The award is inspired by the role and work of the German film director and actress Leni Riefenstahl, whose film Triumph of the Will celebrated and legitimized the 1934 Nazi Party congress in Nuremberg. That congress introduced laws that would encode anti-Semitism in Germany, setting the stage for the Holocaust, and was a launching point for Germany’s aggressive imperialist wars. Riefenstahl’s film helped convince some in Germany’s influential arts and culture community to acquiesce in Hitler’s crimes with passive complicity and active support. Riefenstahl is acclaimed by many prestigious commentators and critics, who while conditioning their praise with disclaimers about not endorsing the Nazis and genocide, insist that those flaws should not color judgment of her work, and call her “the greatest female filmmaker of the 20th century” and an “acclaimed pioneer of film and photographic techniques.”

As the Committee’s charter emphasizes, “Leni Riefenstahl did nothing less than make Hitler seem honorable and inspiring to sections of the German public who at first dismissed him as a fascist mad man.”

While that is a high bar from which to judge, the Committee felt strongly that PIGelow’s work rises to that standard. In granting the award, the Committee noted “It is an amazing accomplishment for a film to sanitize the CIA, humanize it, and portray those who carry out torture as heroes with whom the viewer would identify and empathize.” And the Committee expressed its appreciation that the Hollywood community, with a small number of disturbing exceptions, has embraced Zero Dark Thirty.

In recognizing PIGelow for the Leni Riefenstahl award, the committee noted the societal impact of Zero Dark Thirty in making acceptable (including by portraying as “complicated”) the use of torture against “America’s enemies,” in winning liberal audiences to sympathize with criminal monsters who carry out torture, and in rebranding the CIA’s image of cold-blooded imperialist assassins into “dedicated men and women” in the “intelligence community” who are keeping Americans safe.
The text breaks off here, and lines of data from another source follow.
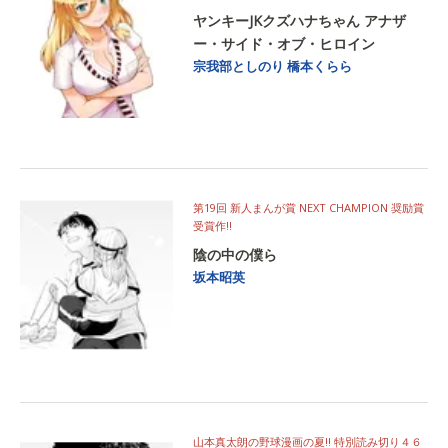
ヤンキーJKクズハナちゃん アナザ
ー・サイド・オブ・ヒロイン
宗我部としのり
橋本くらら
第19回 新人まんが賞 NEXT CHAMPION 奨励賞
受賞作!!
陰の中の僕ら
坂本昭英
山本真太朗の野球漫画の夏!! 特別読み切り４６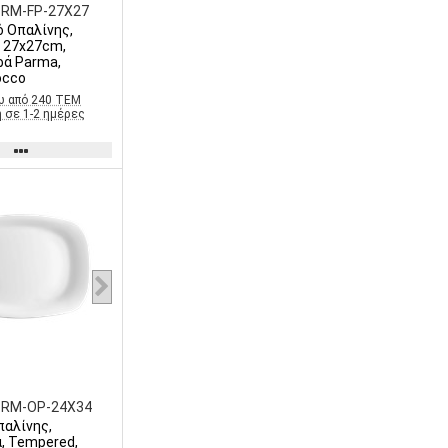
PRM-FP-27X27
ό Οπαλίνης,
 27x27cm,
ρά Parma,
occo
ω από 240 ΤΕΜ
 σε 1-2 ημέρες
PRM-OP-24X34
παλίνης,
, Tempered,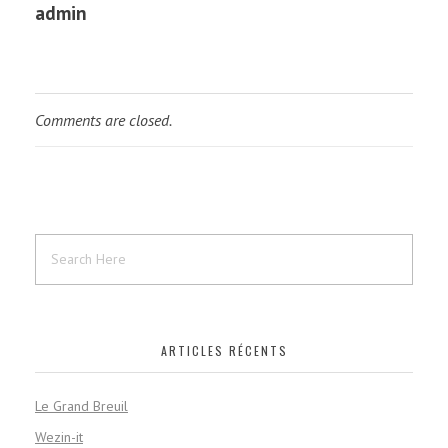
admin
Comments are closed.
ARTICLES RÉCENTS
Le Grand Breuil
Wezin-it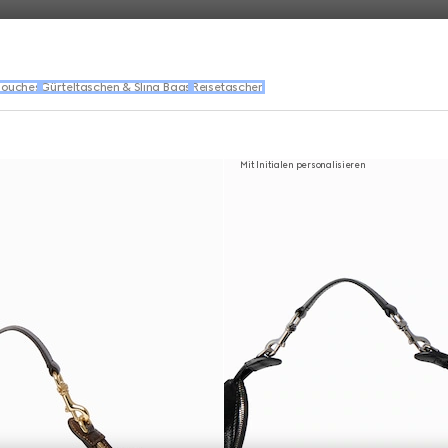
Pouches
Gürteltaschen & Sling Bags
Reisetaschen
Mit Initialen personalisieren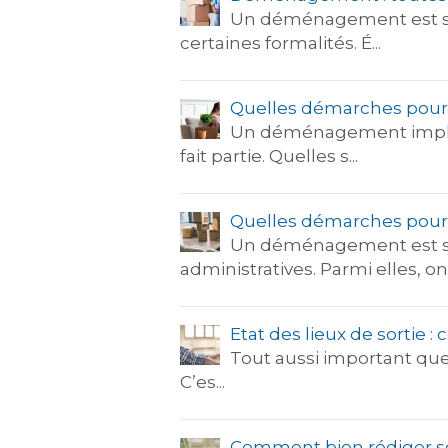
Un déménagement est souv
certaines formalités. É...
Quelles démarches pour 
Un déménagement impliq
fait partie. Quelles s...
Quelles démarches pour 
Un déménagement est sy
administratives. Parmi elles, on t
Etat des lieux de sortie :
Tout aussi important que l
C’es...
Comment bien rédiger son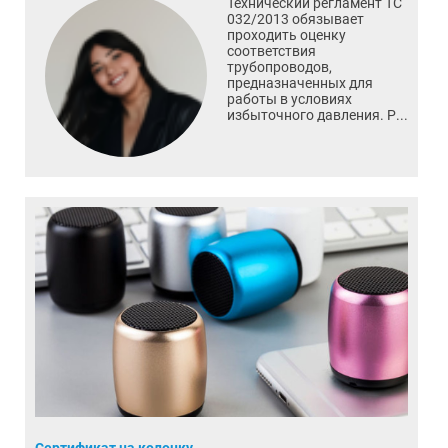
Технический регламент ТС
032/2013 обязывает
проходить оценку
соответствия
трубопроводов,
предназначенных для
работы в условиях
избыточного давления. Р...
The committee also acknowledged the work of Ben Affleck, whose film Argo was recognized for its work minimizing and obscuring the role of the CIA in installing the Shah of Iran, who, as a U.S. puppet, filled dungeons and torture chambers with dissidents for decades in service of U.S. economic, political, and military interests, and obscuring the role of the U.S. Embassy in Iran as an operations center for the CIA and related U.S. agencies. However, after careful consideration, the committee awarded the Leni Riefenstahl prize to PIGelow on the basis of her body of work—having two films to her credit that promoted imperialist aggression, war, torture, and the dehumanization of “America’s enemies” (PIGelow’s other contribution being her film Hurt Locker).